Title: Re: So about that speed of light stuff.
Post by: Lantyssa on September 23, 2011, 04:17:22 AM
Gravitational sling-shot effect.


Title: Re: So about that speed of light stuff.
Post by: Lucas on September 23, 2011, 04:21:57 AM
Gravitational sling-shot effect.

The same used by the probes nowadays, you mean? (Galileo, Cassini and others used it, as far as I recall)

By the way, as previously stated by Ghambit, there will be a live webcast about the discovery: today, from 10am EST to 12pm

http://indico.cern.ch/conferenceDisplay.py?confId=155620

Kinda proud that Italy, among others, was involved in this  :)


Title: Re: So about that speed of light stuff.
Post by: Ghambit on September 23, 2011, 05:18:22 AM
Dont pat yourself on the back yet, it's still more than likely a systemic anomaly.  They just cant figure out from where and it's not clear if they've already accounted for the few anomalies some have spoken of, like c-variances in the GPS system due to atmosphere, breakdown times during neutrino inception (you cant fire a neutrino, it has to be made from a tau/muon particle wherein things can get 'spooky'), and even quantum tunneling.  In regards to the latter, someone calculated that coincidentally it'd gain 80ns of space if tunneling through an aluminum nucleus.   :awesome_for_real:

This webcast will be pretty well watched methinks.

Also, even if the data holds I still do not believe c was ever "broken."  You must be careful when you say this.  It's more like space-time was haxored.

disclaimer:  I am an armchair physicist like normal people and know shittall.


Title: Re: So about that speed of light stuff.
Post by: Simond on September 23, 2011, 05:35:30 AM
So, should we now be looking for a guy from the future coming back to this day trying to destroy the evidence?
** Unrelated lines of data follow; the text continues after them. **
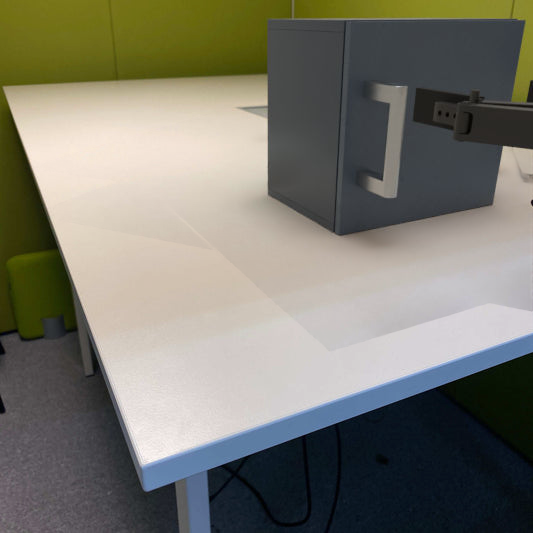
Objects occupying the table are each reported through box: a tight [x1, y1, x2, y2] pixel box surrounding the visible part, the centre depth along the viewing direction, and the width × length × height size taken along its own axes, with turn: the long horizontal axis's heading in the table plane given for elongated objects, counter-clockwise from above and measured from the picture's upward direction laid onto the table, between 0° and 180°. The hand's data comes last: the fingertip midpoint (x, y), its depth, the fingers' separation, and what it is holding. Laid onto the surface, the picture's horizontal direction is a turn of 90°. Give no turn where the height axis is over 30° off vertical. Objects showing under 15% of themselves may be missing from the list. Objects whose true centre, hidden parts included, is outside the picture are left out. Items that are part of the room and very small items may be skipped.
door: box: [334, 19, 527, 236], centre depth 66 cm, size 7×26×24 cm, turn 117°
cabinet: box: [267, 17, 518, 234], centre depth 76 cm, size 18×26×24 cm
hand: (476, 99), depth 49 cm, fingers open, 13 cm apart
How does this stuff works exactly?
We should prepare for unforeseen consequences.


Title: Re: So about that speed of light stuff.
Post by: Cyrrex on September 23, 2011, 05:57:27 AM
What a fucking weird coincidence.  I drove to work today many billionths of a second faster today than I did yesterday.  I'm talking tons of billionths.  I bet there'll be some scientists waiting to talk to me when I get home.  No way it was a rounding error, though I was speeding a bit. :headscratch:


Title: Re: So about that speed of light stuff.
Post by: Ghambit on September 23, 2011, 06:44:46 AM
What a fucking weird coincidence.  I drove to work today many billionths of a second faster today than I did yesterday.  I'm talking tons of billionths.  I bet there'll be some scientists waiting to talk to me when I get home.  No way it was a rounding error, though I was speeding a bit. :headscratch:

What the hell are you getting on about??  I dont understand your analogy.
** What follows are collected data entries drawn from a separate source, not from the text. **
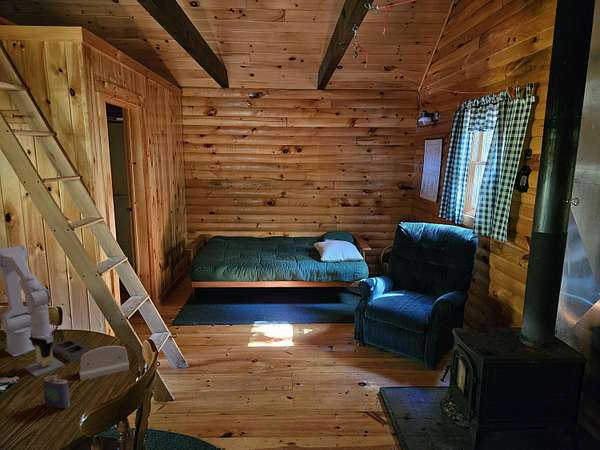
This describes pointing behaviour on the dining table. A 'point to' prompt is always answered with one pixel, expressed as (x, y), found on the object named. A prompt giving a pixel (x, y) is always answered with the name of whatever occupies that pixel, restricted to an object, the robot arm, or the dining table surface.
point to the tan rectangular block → (41, 360)
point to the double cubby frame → (69, 349)
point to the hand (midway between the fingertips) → (43, 355)
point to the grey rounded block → (103, 361)
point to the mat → (39, 370)
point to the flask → (56, 392)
Title: Re: So about that speed of light stuff.
Post by: Paelos on September 23, 2011, 06:51:17 AM
What the hell are YOU going on about.

I don't understand half this thread.


Title: Re: So about that speed of light stuff.
Post by: 01101010 on September 23, 2011, 07:18:15 AM
From what I understand:

We have discovered that a fundamental prinicple (law of physics?) may have been broken in the fact that a "thing" has been identified as traveling faster than the speed of light, which has been deemed the limit.
We are now trying to limit the damage to that principle with the "exception to the rule" debate to minimize its impact on the foundations of this area of science.
Finally, further testing and reconstruction of this experiment will end the world by destroying time itself... that date has been calculated as some time in late Dec. of next year.

*disclaimer: I am on Vicodin today and really don't give a shit about making any sense... I can't wait to see what this SAS report is going to look like on Monday too... :grin:


Title: Re: So about that speed of light stuff.
Post by: Lucas on September 23, 2011, 07:26:38 AM
Watching the webcast: I'm understanding basically nothing, but it's fascinating nonetheless  :grin:


Title: Re: So about that speed of light stuff.
Post by: Surlyboi on September 23, 2011, 07:57:07 AM
So, should we now be looking for a guy from the future coming back to this day trying to destroy the evidence? How does this stuff works exactly?

That would be me. And I've already succeeded. By next week, the great majority of the unwashed masses of humanity will be prattling on about the latest Jersey Shore or whatever shitty equivalent my other associates have come up with in their areas of operation around the globe. The rest of the news will be buried and the parties responsible for this discovery relocated to places better suited for their talents.

YOU ARE NOT READY.


Title: Re: So about that speed of light stuff.
Post by: Ghambit on September 23, 2011, 08:28:06 AM
Watching the webcast: I'm understanding basically nothing, but it's fascinating nonetheless  :grin:

But you can at least understand that pretty much this experiment is (by a factor of at least 10) the most precise measurement of neutrino speed ever in mankind.  It's actually been simmering in Europe since what, 1973??  Waiting for the technology to actually make it happen.

What a beautiful goddamned experiment, even if there ends up being errors. 

I can say most of the crap I learned would be obvious places to look for systematic issues, they have easily accounted for and then some.  He's also defending his findings (the webcast is still going on btw)  against his peers beautifully.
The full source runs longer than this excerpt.